» Exercise: Go through the entries below and print, exactly, the lines starting at the one with "X0698333Y0173600D02*" and ending at the one with "X0648333Y0198400D01*", keeping both ends and no others.

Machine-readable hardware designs
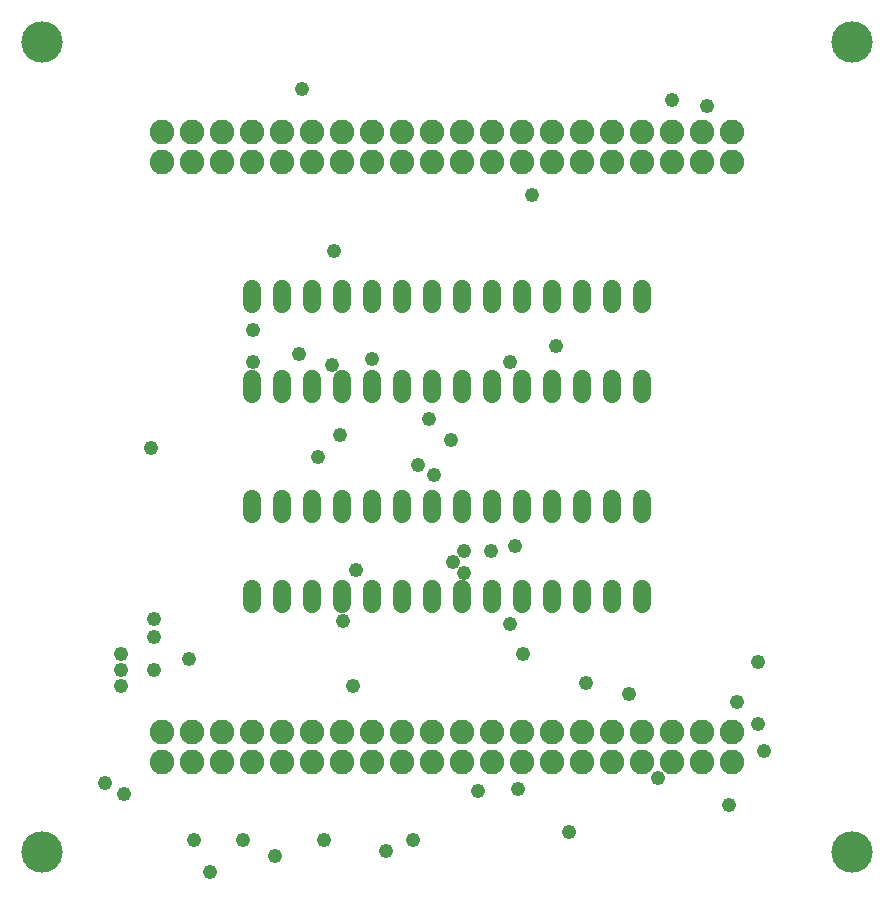
<source format=gbs>
G75*
%MOIN*%
%OFA0B0*%
%FSLAX25Y25*%
%IPPOS*%
%LPD*%
%AMOC8*
5,1,8,0,0,1.08239X$1,22.5*
%
%ADD10C,0.06000*%
%ADD11C,0.08200*%
%ADD12C,0.13800*%
%ADD13C,0.04800*%
D10*
X0568333Y0098400D02*
X0568333Y0103600D01*
X0578333Y0103600D02*
X0578333Y0098400D01*
X0588333Y0098400D02*
X0588333Y0103600D01*
X0598333Y0103600D02*
X0598333Y0098400D01*
X0608333Y0098400D02*
X0608333Y0103600D01*
X0618333Y0103600D02*
X0618333Y0098400D01*
X0628333Y0098400D02*
X0628333Y0103600D01*
X0638333Y0103600D02*
X0638333Y0098400D01*
X0648333Y0098400D02*
X0648333Y0103600D01*
X0658333Y0103600D02*
X0658333Y0098400D01*
X0668333Y0098400D02*
X0668333Y0103600D01*
X0678333Y0103600D02*
X0678333Y0098400D01*
X0688333Y0098400D02*
X0688333Y0103600D01*
X0698333Y0103600D02*
X0698333Y0098400D01*
X0698333Y0128400D02*
X0698333Y0133600D01*
X0688333Y0133600D02*
X0688333Y0128400D01*
X0678333Y0128400D02*
X0678333Y0133600D01*
X0668333Y0133600D02*
X0668333Y0128400D01*
X0658333Y0128400D02*
X0658333Y0133600D01*
X0648333Y0133600D02*
X0648333Y0128400D01*
X0638333Y0128400D02*
X0638333Y0133600D01*
X0628333Y0133600D02*
X0628333Y0128400D01*
X0618333Y0128400D02*
X0618333Y0133600D01*
X0608333Y0133600D02*
X0608333Y0128400D01*
X0598333Y0128400D02*
X0598333Y0133600D01*
X0588333Y0133600D02*
X0588333Y0128400D01*
X0578333Y0128400D02*
X0578333Y0133600D01*
X0568333Y0133600D02*
X0568333Y0128400D01*
X0568333Y0168400D02*
X0568333Y0173600D01*
X0578333Y0173600D02*
X0578333Y0168400D01*
X0588333Y0168400D02*
X0588333Y0173600D01*
X0598333Y0173600D02*
X0598333Y0168400D01*
X0608333Y0168400D02*
X0608333Y0173600D01*
X0618333Y0173600D02*
X0618333Y0168400D01*
X0628333Y0168400D02*
X0628333Y0173600D01*
X0638333Y0173600D02*
X0638333Y0168400D01*
X0648333Y0168400D02*
X0648333Y0173600D01*
X0658333Y0173600D02*
X0658333Y0168400D01*
X0668333Y0168400D02*
X0668333Y0173600D01*
X0678333Y0173600D02*
X0678333Y0168400D01*
X0688333Y0168400D02*
X0688333Y0173600D01*
X0698333Y0173600D02*
X0698333Y0168400D01*
X0698333Y0198400D02*
X0698333Y0203600D01*
X0688333Y0203600D02*
X0688333Y0198400D01*
X0678333Y0198400D02*
X0678333Y0203600D01*
X0668333Y0203600D02*
X0668333Y0198400D01*
X0658333Y0198400D02*
X0658333Y0203600D01*
X0648333Y0203600D02*
X0648333Y0198400D01*
X0638333Y0198400D02*
X0638333Y0203600D01*
X0628333Y0203600D02*
X0628333Y0198400D01*
X0618333Y0198400D02*
X0618333Y0203600D01*
X0608333Y0203600D02*
X0608333Y0198400D01*
X0598333Y0198400D02*
X0598333Y0203600D01*
X0588333Y0203600D02*
X0588333Y0198400D01*
X0578333Y0198400D02*
X0578333Y0203600D01*
X0568333Y0203600D02*
X0568333Y0198400D01*
D11*
X0568333Y0246000D03*
X0558333Y0246000D03*
X0548333Y0246000D03*
X0538333Y0246000D03*
X0538333Y0256000D03*
X0548333Y0256000D03*
X0558333Y0256000D03*
X0568333Y0256000D03*
X0578333Y0256000D03*
X0588333Y0256000D03*
X0598333Y0256000D03*
X0608333Y0256000D03*
X0618333Y0256000D03*
X0628333Y0256000D03*
X0638333Y0256000D03*
X0648333Y0256000D03*
X0658333Y0256000D03*
X0668333Y0256000D03*
X0678333Y0256000D03*
X0688333Y0256000D03*
X0698333Y0256000D03*
X0708333Y0256000D03*
X0718333Y0256000D03*
X0728333Y0256000D03*
X0728333Y0246000D03*
X0718333Y0246000D03*
X0708333Y0246000D03*
X0698333Y0246000D03*
X0688333Y0246000D03*
X0678333Y0246000D03*
X0668333Y0246000D03*
X0658333Y0246000D03*
X0648333Y0246000D03*
X0638333Y0246000D03*
X0628333Y0246000D03*
X0618333Y0246000D03*
X0608333Y0246000D03*
X0598333Y0246000D03*
X0588333Y0246000D03*
X0578333Y0246000D03*
X0578333Y0056000D03*
X0568333Y0056000D03*
X0558333Y0056000D03*
X0548333Y0056000D03*
X0538333Y0056000D03*
X0538333Y0046000D03*
X0548333Y0046000D03*
X0558333Y0046000D03*
X0568333Y0046000D03*
X0578333Y0046000D03*
X0588333Y0046000D03*
X0598333Y0046000D03*
X0608333Y0046000D03*
X0618333Y0046000D03*
X0618333Y0056000D03*
X0608333Y0056000D03*
X0598333Y0056000D03*
X0588333Y0056000D03*
X0628333Y0056000D03*
X0638333Y0056000D03*
X0648333Y0056000D03*
X0648333Y0046000D03*
X0638333Y0046000D03*
X0628333Y0046000D03*
X0658333Y0046000D03*
X0668333Y0046000D03*
X0678333Y0046000D03*
X0688333Y0046000D03*
X0688333Y0056000D03*
X0678333Y0056000D03*
X0668333Y0056000D03*
X0658333Y0056000D03*
X0698333Y0056000D03*
X0708333Y0056000D03*
X0718333Y0056000D03*
X0718333Y0046000D03*
X0708333Y0046000D03*
X0698333Y0046000D03*
X0728333Y0046000D03*
X0728333Y0056000D03*
D12*
X0498333Y0016000D03*
X0768333Y0016000D03*
X0768333Y0286000D03*
X0498333Y0286000D03*
D13*
X0585033Y0270100D03*
X0661533Y0235000D03*
X0708333Y0266500D03*
X0720033Y0264700D03*
X0595833Y0216100D03*
X0568833Y0190000D03*
X0584133Y0181900D03*
X0594933Y0178300D03*
X0608433Y0180100D03*
X0627333Y0160300D03*
X0634533Y0153100D03*
X0623733Y0145000D03*
X0629133Y0141400D03*
X0597633Y0154900D03*
X0590433Y0147700D03*
X0534633Y0150400D03*
X0568833Y0179200D03*
X0654333Y0179200D03*
X0669633Y0184600D03*
X0656133Y0118000D03*
X0648033Y0116200D03*
X0639033Y0116200D03*
X0635433Y0112600D03*
X0639033Y0109000D03*
X0654333Y0091900D03*
X0658833Y0082000D03*
X0679533Y0072100D03*
X0693933Y0068500D03*
X0729933Y0065800D03*
X0737133Y0058600D03*
X0738933Y0049600D03*
X0727233Y0031600D03*
X0703833Y0040600D03*
X0674133Y0022600D03*
X0657033Y0037000D03*
X0643533Y0036100D03*
X0621933Y0019900D03*
X0612933Y0016300D03*
X0592233Y0019900D03*
X0576033Y0014500D03*
X0565233Y0019900D03*
X0549033Y0019900D03*
X0554433Y0009100D03*
X0525633Y0035200D03*
X0519333Y0038800D03*
X0524733Y0071200D03*
X0524733Y0076600D03*
X0524733Y0082000D03*
X0535533Y0076600D03*
X0547233Y0080200D03*
X0535533Y0087400D03*
X0535533Y0093700D03*
X0598533Y0092800D03*
X0603033Y0109900D03*
X0602133Y0071200D03*
X0737133Y0079300D03*
M02*

</source>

» Exercise result:
X0698333Y0173600D02*
X0698333Y0168400D01*
X0698333Y0198400D02*
X0698333Y0203600D01*
X0688333Y0203600D02*
X0688333Y0198400D01*
X0678333Y0198400D02*
X0678333Y0203600D01*
X0668333Y0203600D02*
X0668333Y0198400D01*
X0658333Y0198400D02*
X0658333Y0203600D01*
X0648333Y0203600D02*
X0648333Y0198400D01*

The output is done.